Of the piece “Another Mad Yak” Brice explains that the composition had previously been recorded, but subsequently rejected, by two previous bands before the current quintet finally nailed it. The title comes from the Gregory Corso poem “The Mad Yak”, the word “Another” being added after Brice learned that the saxophonist Steve Lacy had already recorded a tune using Corso’s title. Musically the piece is more obviously through composed and features some rousing horn choruses in addition to individual solos from Fletcher, Bonney and Crowley, all powerful, incisive and highly fluent affairs with the surging rhythms of Brice and Williams propelling the horn men to fresh heights. Williams also excels with a dynamic but expertly constructed drum feature.

The tune “If You Were The Only Girl In The World”, written by Nat Dyer and Clifford Grey, was first published in 1916 and is a song that Brice’s grandmother used to sing all the time. Brice’s adaptation was partially inspired by a Sonny Rollins version featuring Henry Grimes, one of Olie’s bass heroes. Appropriately this arrangement begins with the sound of Brice’s double bass in dialogue with Crowley’s tenor. The source material is heavily disguised, the tune only emerging, albeit in slightly skewed fashion, when the rest of the quintet comes in. Bonney takes the first solo, his imaginative phrasing underscored by the fluid rhythms of Brice and Williams in an arrangement that doffs its hat to the past yet feels thoroughly contemporary. Crowley follows, probing deeply while making occasional allusions to the original melody.

The album concludes with Brice’s title track which commences with the deep gravitas of the leader’s unaccompanied pizzicato double bass.
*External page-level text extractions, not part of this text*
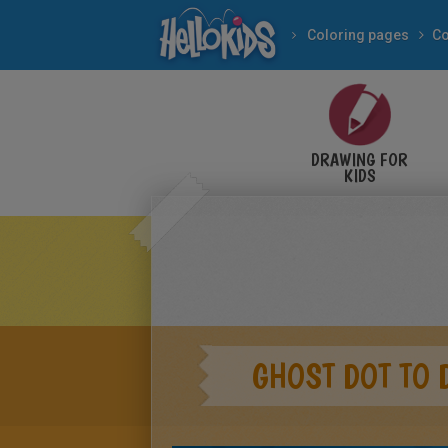
Coloring pages
Co
DRAWING FOR
KIDS
GHOST DOT TO 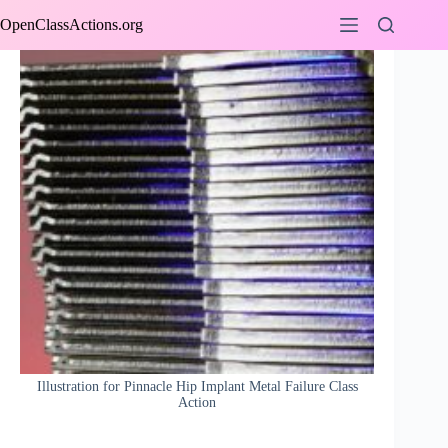
Skip
OpenClassActions.org
to
content
Illustration for Pinnacle Hip Implant Metal Failure Class
Action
There’s a short passage of collective musical punctuation before we hear Brice solo again, this time with the bow, the prelude to an ensemble passage that draws on Ashkenazi liturgical music and features the thrilling sounds of the three horns intertwining against the rhythmic patterns laid down by Brice and Williams. The music of Brice’s Jewish heritage is merged with that of his jazz heroes, Coleman, Ayler, Mingus, Coltrane and others, including Brits such as Evan Parker, Derek Bailey and Paul Dunmall.

In an interview with Nick Hasted for the September 2017 edition of Jazzwise Magazine Brice said of this album;
“I wanted to draw on Jewish melodic stuff that I felt happy with. I didn’t want to play klezmer jazz. And there’s an element I miss in completely free music, of dealing seriously with swing, melody and somg. I wanted to have the intensity of free playing available as well as song based mainstream jazz. It’s the first time as a band-leader and composer that I’ve got close to being comfortable saying ‘this is my music, this is what I’m trying to do’”.

On the evidence of “Day After Day” Brice has wholly succeeded in his intentions and the album is a very worthy follow up to the excellent “Immune To Clockwork”. The balance between the composed and the improvised, in conjunction with the Jewish elements, is as assured as ever and with this ‘new’ quintet Brice has top quality musicians capable of bringing his ideas to vibrant life.

It’s particularly good to hear Bonney soloing with such fluency and inventiveness on the cornet. These days he is arguably best known as an electronic sound artist and producer so to hear him in such good form on an acoustic instrument is a welcome reminder of the breadth of his talent.